I considered apologizing for last night’s error; it certainly sounded like he might be gearing up to chastise me for it. Instead, I said, “You can assign me to most of them.”

“No. I have to pick and choose. We turn away cases every day. Hundreds of people ask our help every month. They’re willing to pay, and most of them have a good story.
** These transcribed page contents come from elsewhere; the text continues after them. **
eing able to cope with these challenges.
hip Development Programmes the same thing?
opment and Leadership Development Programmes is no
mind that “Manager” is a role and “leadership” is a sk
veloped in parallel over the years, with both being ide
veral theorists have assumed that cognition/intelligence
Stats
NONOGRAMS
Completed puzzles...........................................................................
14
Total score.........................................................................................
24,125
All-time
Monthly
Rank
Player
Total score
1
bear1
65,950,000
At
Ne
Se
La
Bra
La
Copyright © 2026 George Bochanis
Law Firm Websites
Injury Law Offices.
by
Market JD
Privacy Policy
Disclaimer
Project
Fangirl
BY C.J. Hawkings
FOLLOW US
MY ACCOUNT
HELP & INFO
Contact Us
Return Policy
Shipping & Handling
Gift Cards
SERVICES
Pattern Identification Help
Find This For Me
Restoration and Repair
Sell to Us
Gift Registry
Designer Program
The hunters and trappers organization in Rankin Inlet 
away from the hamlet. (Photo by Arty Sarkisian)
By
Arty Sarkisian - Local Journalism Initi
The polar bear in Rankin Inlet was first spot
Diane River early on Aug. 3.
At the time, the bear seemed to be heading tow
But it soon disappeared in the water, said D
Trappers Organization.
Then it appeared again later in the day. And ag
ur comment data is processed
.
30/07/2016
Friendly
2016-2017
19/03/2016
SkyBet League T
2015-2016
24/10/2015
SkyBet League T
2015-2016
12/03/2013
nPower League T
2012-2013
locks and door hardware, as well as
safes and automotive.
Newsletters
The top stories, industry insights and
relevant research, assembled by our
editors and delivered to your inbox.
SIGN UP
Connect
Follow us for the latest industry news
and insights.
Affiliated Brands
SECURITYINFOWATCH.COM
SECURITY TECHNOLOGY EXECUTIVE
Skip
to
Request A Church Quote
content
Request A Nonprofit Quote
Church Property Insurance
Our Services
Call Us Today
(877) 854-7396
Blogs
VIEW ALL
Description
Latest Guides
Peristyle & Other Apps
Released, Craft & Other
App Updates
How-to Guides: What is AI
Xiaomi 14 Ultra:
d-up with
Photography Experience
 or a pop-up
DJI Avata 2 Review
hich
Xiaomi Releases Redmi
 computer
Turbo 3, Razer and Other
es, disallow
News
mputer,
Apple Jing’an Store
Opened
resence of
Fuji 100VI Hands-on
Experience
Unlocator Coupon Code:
I can only say yes to a fraction.”

“So hire more operatives.”

“Which I do and always have.” Shifting, he propped his weight on a thick fist. “But I’ve decided that we need a new…direction in hiring.”

“Meaning?”

“I’d like you to hire and head up my bureau of female detectives. There’s a need for more women like you.”

I hadn’t felt such a rush of joy and adrenaline since the first day I’d walked into this office. “That’s a lovely thing to say, Boss.”

“I don’t say it to flatter you. It’s a fact.” He didn’t smile, and I knew he was telling the truth as he saw it. “Women can go places men can’t, and now I need a team of women to investigate those places.”

“You could hire them yourself.”

“Faith, woman, are you trying to talk yourself out of a promotion? That doesn’t sound like you.”

Finally, I grinned. “No, it doesn’t. So you want me to do the hiring, since I know what it takes to make a successful female operative in your employ.”

“That’s the ticket.”

“And when you say ‘head up’?”

“Hire them and train them. Supervise them. Dismiss them if necessary, though I warn you it’ll look like poor judgment on your part if you fire too many. Looks like you reverse your opinion too quickly. Hire the right ones, and you’ll never have to fire any. Hire the wrong ones, and God help you.”